B. Waiver of Privilege and Substantial Need
*5 Alternatively, Insys argues that if the Court finds Anthem's communications protected by privilege, the Court should still order disclosure. (Doc. 155 at 17 n.3.) Specifically, Insys argues that “Anthem must be deemed to have impliedly waived any privilege by instituting this action against Insys.” (Id.) The Court disagrees.
First, Insys’ fails to cite any facts in support of its position that Anthem implicitly waived its attorney-client privilege. (Id.) Nor has Insys shown that it is unfair for Anthem to withhold the subject spread sheets, containing Anthem's analysis of the material gathered in its investigation, particularly in light of the fact that the underlying data has been disclosed.
Next, Insys has failed to show that it has a substantial need for materials protected by the work-product privilege to prepare its case. Anthem has represented to the Court that it is not relying on the privileged documents to prove any element of its claim. Although the Court recognizes that Anthem's intent regarding the use of the documents does not define substantial need, Insys failed to explain why, if Anthem is not relying on the documents, that it has a substantial need for them.
C. Privilege Log
The Court has found that the spread sheets that were prepared under the direction of counsel and/or in preparation of litigation are privileged. It is not obvious from Anthem's privilege log, however, that all documents listed therein meet that description. Although the Court has found that Insys is not entitled to a blanket finding that none of the documents listed in the privilege log are privileged, the Court agrees that the privilege log inadequately describes the documents. A privilege log must provide “reasonable detail” as to why the documents are privileged. Simply put, Anthem's privilege log fails to provide enough detail to discern the basis for the assertion of the privilege. At a minimum the privilege log should identify the attorney and client, nature of the document, the person who sent all those who received it, and the date of the document. Accordingly,
IT IS ORDERED that Defendant's motion to compel (Doc. 155) is GRANTED in part and DENIED in part as follow:
1. GRANTED with respect to the request to compel Anthem to amend its privilege log.

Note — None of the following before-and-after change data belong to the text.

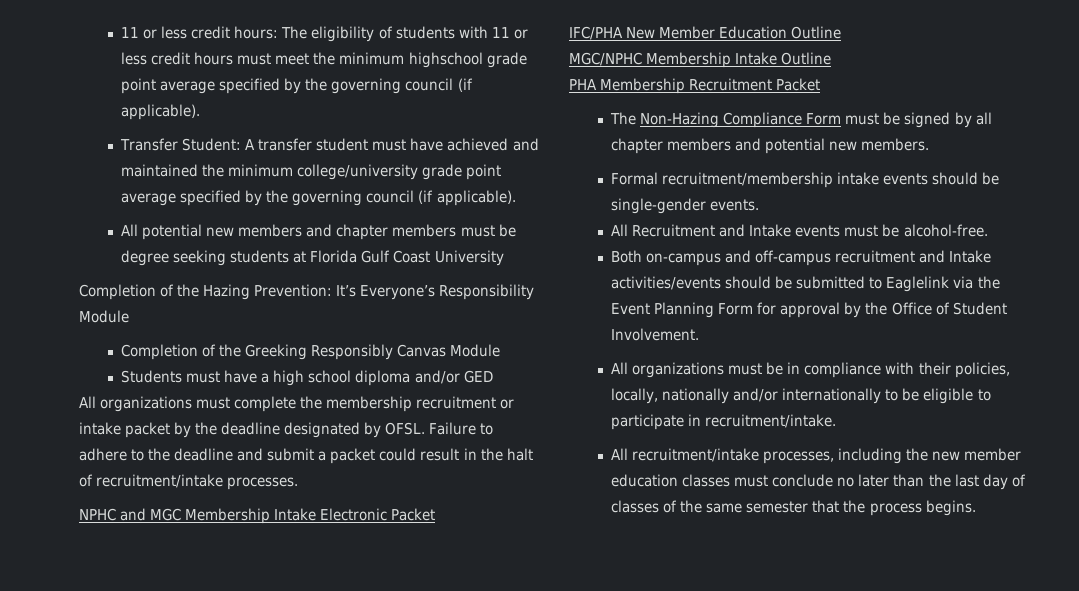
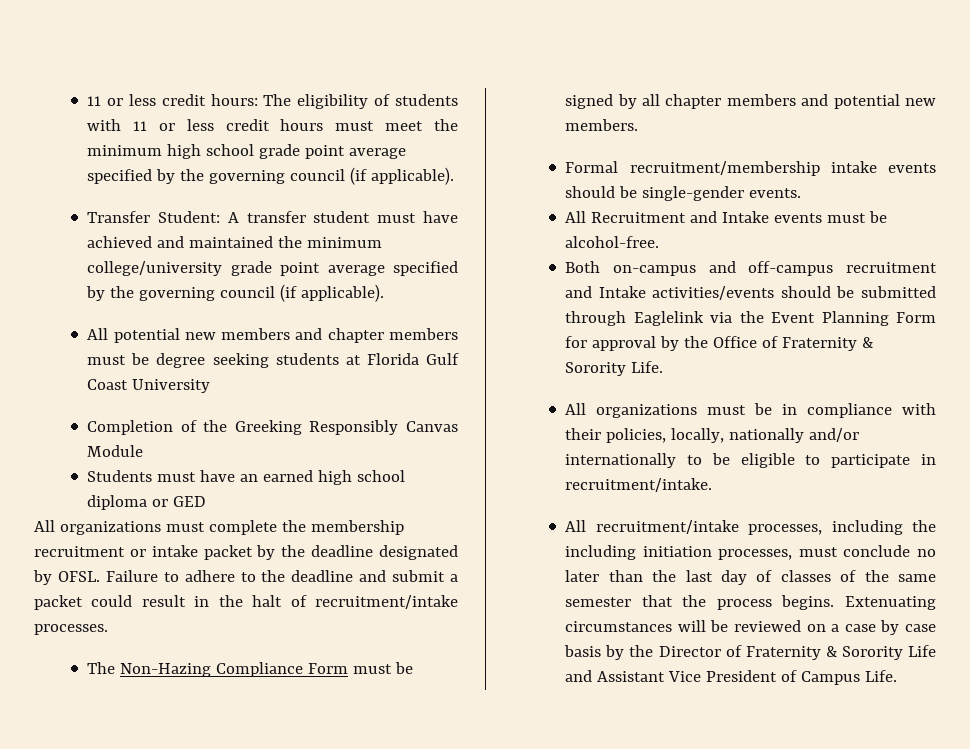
[408,52,483,68] highschool -> [167,144,255,159] high school
[79,284,535,300] [79,310,129,323] // Completion of the Hazing Prevention: It’s Everyone’s Responsibility Module -> (211, 386) none
[261,373,270,383] a -> [240,470,314,482] an earned
[414,370,460,384] and/or -> [152,499,169,507] or
[79,508,436,524] [569,26,842,40] [569,52,832,68] [569,78,821,94] // NPHC and MGC Membership Intake Electronic Packet // IFC/PHA New Member Education Outline // MGC/NPHC Membership Intake Outline // PHA Membership Recruitment Packet -> (108, 629) none
[869,277,883,289] to -> [565,311,627,326] through
[952,302,1007,315] [611,328,700,341] Student Involvement. -> [782,337,874,351] [565,361,664,376] Fraternity & Sorority Life.
[932,448,1022,461] [611,474,731,487] new member education classes -> [565,545,793,560] including initiation processes,
(976, 508) none -> [845,596,936,610] [565,620,936,635] [564,645,936,660] [565,670,898,685] Extenuating circumstances will be reviewed on a case by case basis by the Director of Fraternity & Sorority Life and Assistant Vice President of Campus Life.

2. DENIED with respect to the request to compel the production of documents and testimony withheld relating to the investigations.
Dated this 13th day of March, 2019.
Footnotes
Insys’ request for material from ESI has been withdrawn. According to Insys’ reply, “[i]n light of Anthem's submission of the Declaration of Jamie Kurtz ..., Insys accepts Anthem's representation that it has produced the entirety of Anthem's investigations and audits related to its litigation against ESI.” (Doc. 177 at 5 n.1.)
Anthem notes in its response that the majority of its communications occurred outside of Arizona. (Doc. 170 at 10 n. 6.) Anthem, however, contends that regardless of which state law applies, communications between its attorneys and employees, for purposes of rendering legal advice, remain privileged.